SAS'01 Invited Session on Security on Wednesday July 18th, 2001


B. Blanchet     A. Gordon     A. Myers     D. Wagner


Bruno Blanchet (Inria)

Abstracting Cryptographic Protocols by Prolog Rules

Abstract: Most current cryptographic protocol verifiers meet the state space explosion problem, and have to limit the number of executions of the considered protocol for the verification process. In this talk, we will introduce a representation of cryptographic protocols, based on Prolog rules, that solves these problems by performing well-chosen approximations that preserve attacks. We use our representation to verify secrecy properties of protocols, that is, determine whether an adversary can obtain a given message or not. The usual Prolog algorithm does not terminate on the rules representing a protocol, so we have designed, proved correct, and implemented an efficient algorithm to handle this particular situation. The experimental results show that many examples of protocols of the literature, including Skeme, can be analyzed by our tool with very small resources: the analysis takes from less than 0.1 s for simple protocols to 23 s for the main mode of Skeme.


Andrew Gordon (Microsoft Research, Cambridge)

A Type and Effect Analysis of Security Protocols

Joint work with Alan Jeffrey (DePaul University)

Abstract: We propose a new method to check authenticity properties of cryptographic protocols. First, code up the protocol in the spi-calculus of Abadi and Gordon. Second, specify authenticity properties by annotating the code with correspondence assertions in the style of Woo and Lam. Third, figure out types for the keys, nonces, and messages of the protocol. Fourth, check that the spi-calculus code is well-typed according to a novel type and effect system. Our main theorem guarantees that any well-typed protocol is robustly safe, that is, its correspondence assertions are true in the presence of any opponent expressible in spi. It is feasible to apply this method by hand to several well-known cryptographic protocols. It requires little human effort per protocol, puts no bound on the size of the opponent, and requires no state space enumeration. Moreover, the types for protocol data provide some intuitive explanation of how the protocol works. Our method has led us to the independent rediscovery of flaws in existing protocols and to the design of improved protocols.

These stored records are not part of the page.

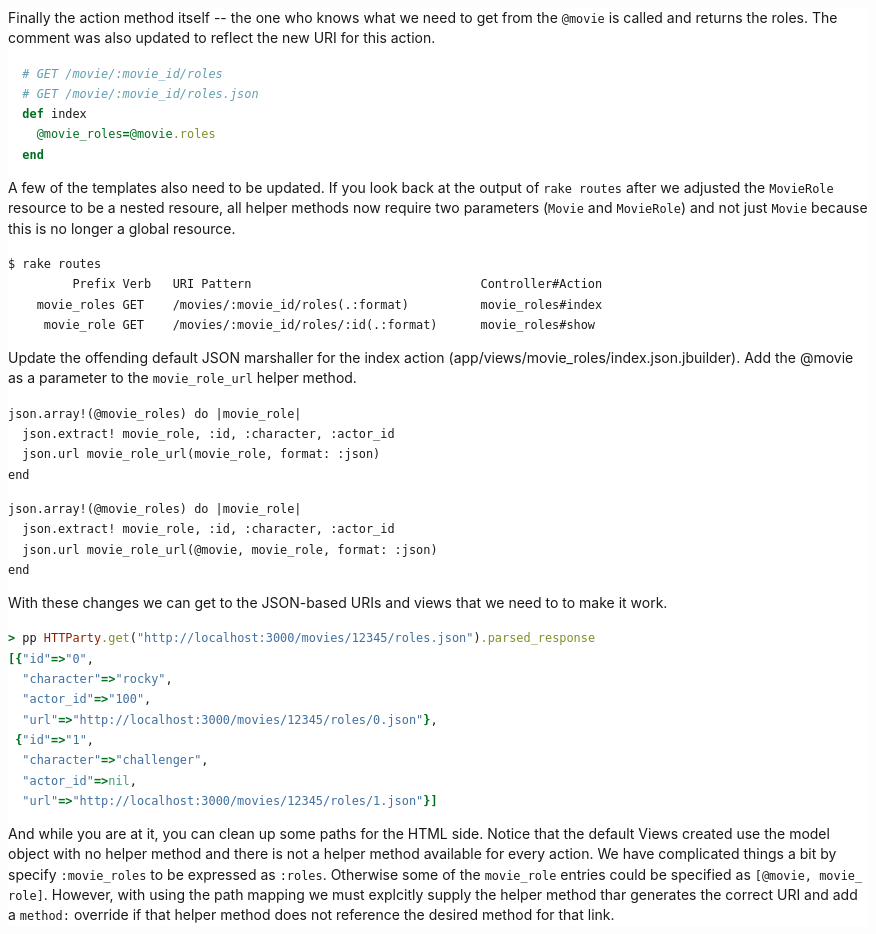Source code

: Finally the action method itself -- the one who knows what we need to get
from the `@movie` is called and returns the roles. The comment was also
updated to reflect the new URI for this action.

```ruby
  # GET /movie/:movie_id/roles
  # GET /movie/:movie_id/roles.json
  def index
    @movie_roles=@movie.roles
  end
```

A few of the templates also need to be updated. If you look back at the output
of `rake routes` after we adjusted the `MovieRole` resource to be a nested resoure,
all helper methods now require two parameters (`Movie` and `MovieRole`) and not
just `Movie` because this is no longer a global resource.

```shell
$ rake routes
         Prefix Verb   URI Pattern                                Controller#Action
    movie_roles GET    /movies/:movie_id/roles(.:format)          movie_roles#index
     movie_role GET    /movies/:movie_id/roles/:id(.:format)      movie_roles#show
```

Update the offending default JSON marshaller for the index action
(app/views/movie_roles/index.json.jbuilder). Add the @movie
as a parameter to the `movie_role_url` helper method.

```html
json.array!(@movie_roles) do |movie_role|
  json.extract! movie_role, :id, :character, :actor_id
  json.url movie_role_url(movie_role, format: :json)
end
```
```html
json.array!(@movie_roles) do |movie_role|
  json.extract! movie_role, :id, :character, :actor_id
  json.url movie_role_url(@movie, movie_role, format: :json)
end
```

With these changes we can get to the JSON-based URIs and views
that we need to to make it work.

```ruby
> pp HTTParty.get("http://localhost:3000/movies/12345/roles.json").parsed_response
[{"id"=>"0",
  "character"=>"rocky",
  "actor_id"=>"100",
  "url"=>"http://localhost:3000/movies/12345/roles/0.json"},
 {"id"=>"1",
  "character"=>"challenger",
  "actor_id"=>nil,
  "url"=>"http://localhost:3000/movies/12345/roles/1.json"}]
```

And while you are at it, you can clean up some paths for the HTML
side. Notice that the default Views created use the model object with
no helper method and there is not a helper method available for every
action. We have complicated things a bit by specify `:movie_roles` to
be expressed as `:roles`.  Otherwise some of the `movie_role` entries
could be specified as `[@movie, movie_role]`. However, with using the
path mapping we must explcitly supply the helper method thar generates
the correct URI and add a `method:` override if that helper method does
not reference the desired method for that link.
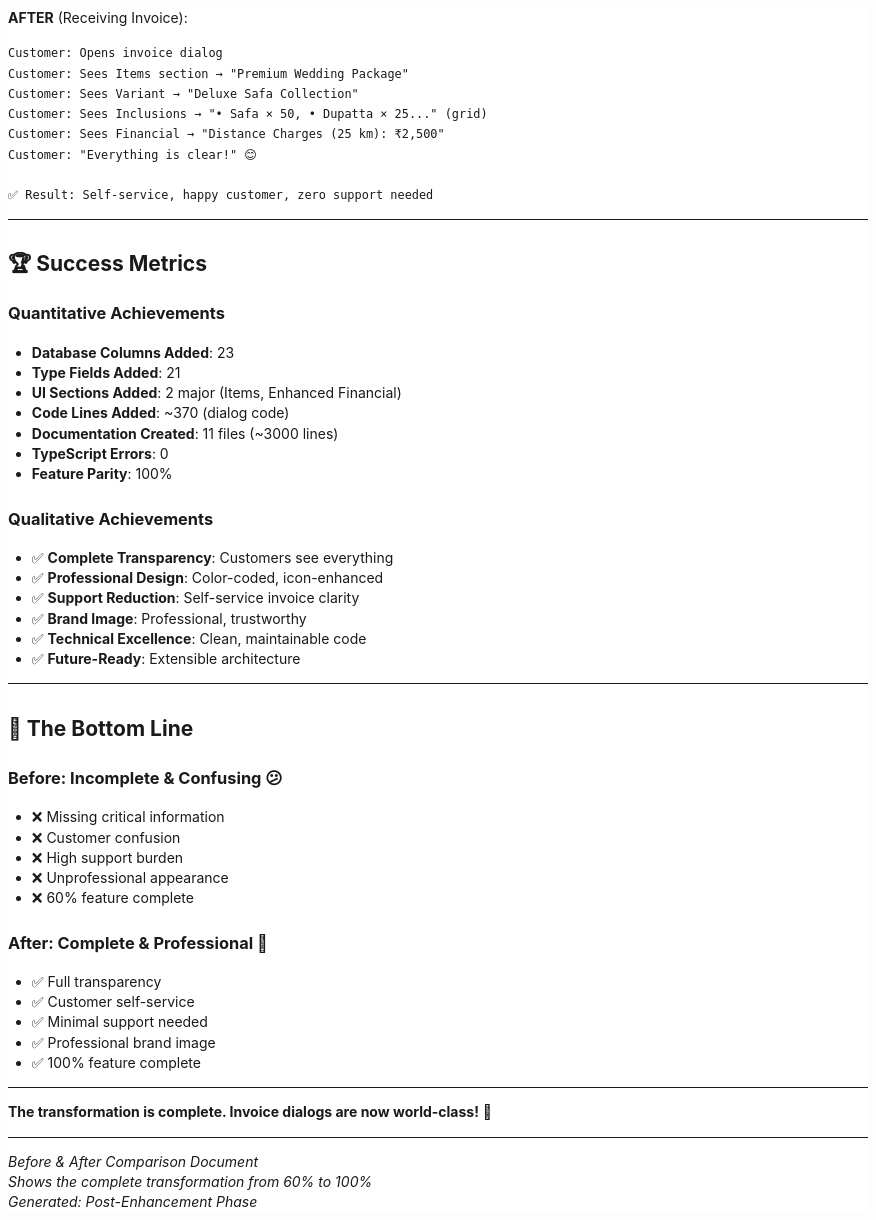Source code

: **AFTER** (Receiving Invoice):
```
Customer: Opens invoice dialog
Customer: Sees Items section → "Premium Wedding Package"
Customer: Sees Variant → "Deluxe Safa Collection"
Customer: Sees Inclusions → "• Safa × 50, • Dupatta × 25..." (grid)
Customer: Sees Financial → "Distance Charges (25 km): ₹2,500"
Customer: "Everything is clear!" 😊

✅ Result: Self-service, happy customer, zero support needed
```

---

## 🏆 Success Metrics

### Quantitative Achievements
- **Database Columns Added**: 23
- **Type Fields Added**: 21
- **UI Sections Added**: 2 major (Items, Enhanced Financial)
- **Code Lines Added**: ~370 (dialog code)
- **Documentation Created**: 11 files (~3000 lines)
- **TypeScript Errors**: 0
- **Feature Parity**: 100%

### Qualitative Achievements
- ✅ **Complete Transparency**: Customers see everything
- ✅ **Professional Design**: Color-coded, icon-enhanced
- ✅ **Support Reduction**: Self-service invoice clarity
- ✅ **Brand Image**: Professional, trustworthy
- ✅ **Technical Excellence**: Clean, maintainable code
- ✅ **Future-Ready**: Extensible architecture

---

## 🎉 The Bottom Line

### Before: Incomplete & Confusing 😕
- ❌ Missing critical information
- ❌ Customer confusion
- ❌ High support burden
- ❌ Unprofessional appearance
- ❌ 60% feature complete

### After: Complete & Professional 🎉
- ✅ Full transparency
- ✅ Customer self-service
- ✅ Minimal support needed
- ✅ Professional brand image
- ✅ 100% feature complete

---

**The transformation is complete. Invoice dialogs are now world-class!** 🚀

---

*Before & After Comparison Document*  
*Shows the complete transformation from 60% to 100%*  
*Generated: Post-Enhancement Phase*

My talk will describe our method and give some simple examples. Papers describing the method in detail appear elsewhere [1,2].

References

[1]
A.D. Gordon and A. Jeffrey. Authenticity by typing for security protocols. In 14th IEEE Computer Security Foundations Workshop. IEEE Computer Society Press, 2001. To appear.

[2]
A.D. Gordon and A. Jeffrey. Typing correspondence assertions for communication protocols. In Mathematical Foundations of Programming Semantics 17, Electronic Notes in Theoretical Computer Science. Elsevier, 2001. To appear.

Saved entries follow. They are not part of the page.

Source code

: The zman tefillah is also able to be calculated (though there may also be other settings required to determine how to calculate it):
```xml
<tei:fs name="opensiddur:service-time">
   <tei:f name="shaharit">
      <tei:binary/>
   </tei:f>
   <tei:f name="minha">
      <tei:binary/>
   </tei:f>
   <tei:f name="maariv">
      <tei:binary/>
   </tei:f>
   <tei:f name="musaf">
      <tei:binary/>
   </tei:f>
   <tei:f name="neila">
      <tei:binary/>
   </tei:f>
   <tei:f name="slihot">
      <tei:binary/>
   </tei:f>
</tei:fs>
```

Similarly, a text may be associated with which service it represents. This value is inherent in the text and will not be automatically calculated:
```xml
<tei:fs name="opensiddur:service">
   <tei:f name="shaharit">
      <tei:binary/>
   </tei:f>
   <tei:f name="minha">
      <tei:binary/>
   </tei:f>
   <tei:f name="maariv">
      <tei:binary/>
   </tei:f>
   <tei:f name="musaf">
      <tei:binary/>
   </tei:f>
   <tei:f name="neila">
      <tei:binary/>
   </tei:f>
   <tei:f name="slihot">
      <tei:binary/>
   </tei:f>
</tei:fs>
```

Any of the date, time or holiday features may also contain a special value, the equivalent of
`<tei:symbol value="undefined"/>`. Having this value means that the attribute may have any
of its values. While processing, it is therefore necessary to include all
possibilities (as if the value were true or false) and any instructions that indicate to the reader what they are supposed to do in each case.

Andrew Myers (Cornell University)

Security-typed languages and distributed computation

Abstract:

Recently there has been considerable interest in programming languages that encode security policies in type declarations. Type-checking is used to determine whether a program enforces these policies. This approach enjoys many of the benefits of static type-checking, but is particularly of interest because it can enforce information flow properties such as noninterference, for which purely dynamic mechanisms are ineffective.

Enforcing information flow properties for distributed systems adds a new challenges: mutual distrust among the principals, and untrusted hosts. Our new approach, secure program partitioning, automatically rewrites a program into communicating subprograms that run securely on the set of available hosts yet collectively implement the original program. This fine-grained rewriting is based on the security types in the original program and the trust relationships among principals and hosts in the system. Computation in the original program is written in a single-host style, yet the resulting distributed system can satisfy the strong confidentiality and integrity properties specified by the program.


David Wagner (University of California, Berkeley)

Static Analysis and Software Assurance.

Abstract: In the past decade, explosive growth in computer networks has brought security issues to the forefront. One of the greatest challenges in computer security today is the software assurance problem: How do we deal with the fact that our most trusted software, even our security software itself, is often buggy?

In this talk, I will discuss how static analysis can help with the software assurance problem. I will describe some recent experience with static analysis tools for vulnerability detection. I will also survey a number of open problems in the field and suggest a few promising directions for future research.